EXERCISE INSTRUCTIONS -> Would you please output the records exactly as they appear below?

Extracted data entries
= Beginning of Section =

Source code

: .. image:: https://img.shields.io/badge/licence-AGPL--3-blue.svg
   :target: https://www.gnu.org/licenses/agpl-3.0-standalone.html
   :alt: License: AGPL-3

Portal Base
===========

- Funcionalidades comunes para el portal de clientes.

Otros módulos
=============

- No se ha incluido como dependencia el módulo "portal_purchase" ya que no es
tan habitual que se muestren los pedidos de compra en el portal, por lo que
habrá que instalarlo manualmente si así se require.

= End of Section =

SOLUTION FOR THIS PROBLEM ->
Source code

: .. image:: https://img.shields.io/badge/licence-AGPL--3-blue.svg
   :target: https://www.gnu.org/licenses/agpl-3.0-standalone.html
   :alt: License: AGPL-3

Portal Base
===========

- Funcionalidades comunes para el portal de clientes.

Otros módulos
=============

- No se ha incluido como dependencia el módulo "portal_purchase" ya que no es
tan habitual que se muestren los pedidos de compra en el portal, por lo que
habrá que instalarlo manualmente si así se require.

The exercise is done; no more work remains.